═════ SUPPLIED INFORMATION

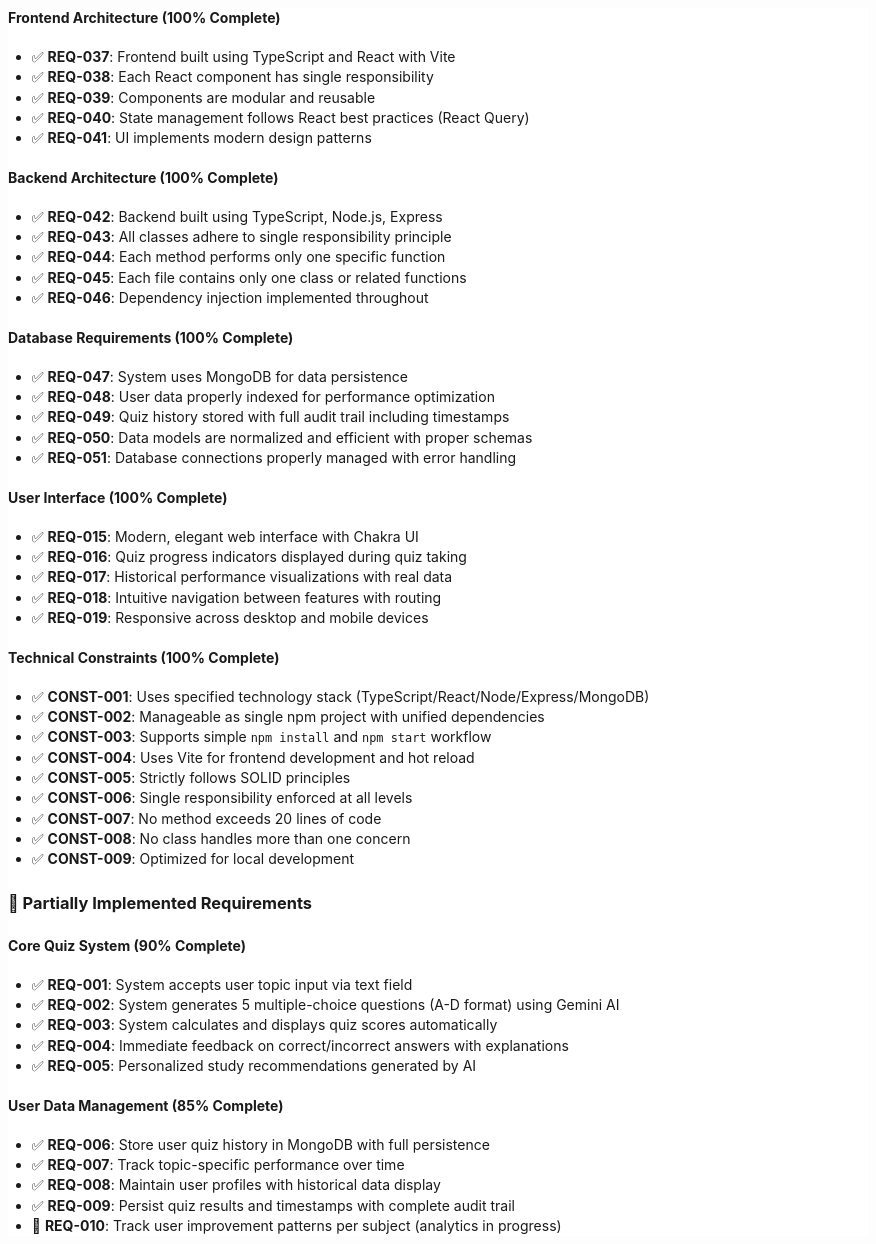 #### Frontend Architecture (100% Complete)
- ✅ **REQ-037**: Frontend built using TypeScript and React with Vite
- ✅ **REQ-038**: Each React component has single responsibility
- ✅ **REQ-039**: Components are modular and reusable
- ✅ **REQ-040**: State management follows React best practices (React Query)
- ✅ **REQ-041**: UI implements modern design patterns

#### Backend Architecture (100% Complete)
- ✅ **REQ-042**: Backend built using TypeScript, Node.js, Express
- ✅ **REQ-043**: All classes adhere to single responsibility principle
- ✅ **REQ-044**: Each method performs only one specific function
- ✅ **REQ-045**: Each file contains only one class or related functions
- ✅ **REQ-046**: Dependency injection implemented throughout

#### Database Requirements (100% Complete)
- ✅ **REQ-047**: System uses MongoDB for data persistence
- ✅ **REQ-048**: User data properly indexed for performance optimization
- ✅ **REQ-049**: Quiz history stored with full audit trail including timestamps
- ✅ **REQ-050**: Data models are normalized and efficient with proper schemas
- ✅ **REQ-051**: Database connections properly managed with error handling

#### User Interface (100% Complete)
- ✅ **REQ-015**: Modern, elegant web interface with Chakra UI
- ✅ **REQ-016**: Quiz progress indicators displayed during quiz taking
- ✅ **REQ-017**: Historical performance visualizations with real data
- ✅ **REQ-018**: Intuitive navigation between features with routing
- ✅ **REQ-019**: Responsive across desktop and mobile devices

#### Technical Constraints (100% Complete)
- ✅ **CONST-001**: Uses specified technology stack (TypeScript/React/Node/Express/MongoDB)
- ✅ **CONST-002**: Manageable as single npm project with unified dependencies
- ✅ **CONST-003**: Supports simple `npm install` and `npm start` workflow
- ✅ **CONST-004**: Uses Vite for frontend development and hot reload
- ✅ **CONST-005**: Strictly follows SOLID principles
- ✅ **CONST-006**: Single responsibility enforced at all levels
- ✅ **CONST-007**: No method exceeds 20 lines of code
- ✅ **CONST-008**: No class handles more than one concern
- ✅ **CONST-009**: Optimized for local development

### 🚧 Partially Implemented Requirements

#### Core Quiz System (90% Complete)
- ✅ **REQ-001**: System accepts user topic input via text field
- ✅ **REQ-002**: System generates 5 multiple-choice questions (A-D format) using Gemini AI
- ✅ **REQ-003**: System calculates and displays quiz scores automatically
- ✅ **REQ-004**: Immediate feedback on correct/incorrect answers with explanations
- ✅ **REQ-005**: Personalized study recommendations generated by AI

#### User Data Management (85% Complete)
- ✅ **REQ-006**: Store user quiz history in MongoDB with full persistence
- ✅ **REQ-007**: Track topic-specific performance over time
- ✅ **REQ-008**: Maintain user profiles with historical data display
- ✅ **REQ-009**: Persist quiz results and timestamps with complete audit trail
- 🔄 **REQ-010**: Track user improvement patterns per subject (analytics in progress)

══════════

Please copy the lines in the records above between the one holding "- ✅ **REQ-046**: Dependency" and the one holding "- ✅ **REQ-051**: Database", inclusive, exactly and with no other line.

== EXPECTED ANSWER ==
- ✅ **REQ-046**: Dependency injection implemented throughout

#### Database Requirements (100% Complete)
- ✅ **REQ-047**: System uses MongoDB for data persistence
- ✅ **REQ-048**: User data properly indexed for performance optimization
- ✅ **REQ-049**: Quiz history stored with full audit trail including timestamps
- ✅ **REQ-050**: Data models are normalized and efficient with proper schemas
- ✅ **REQ-051**: Database connections properly managed with error handling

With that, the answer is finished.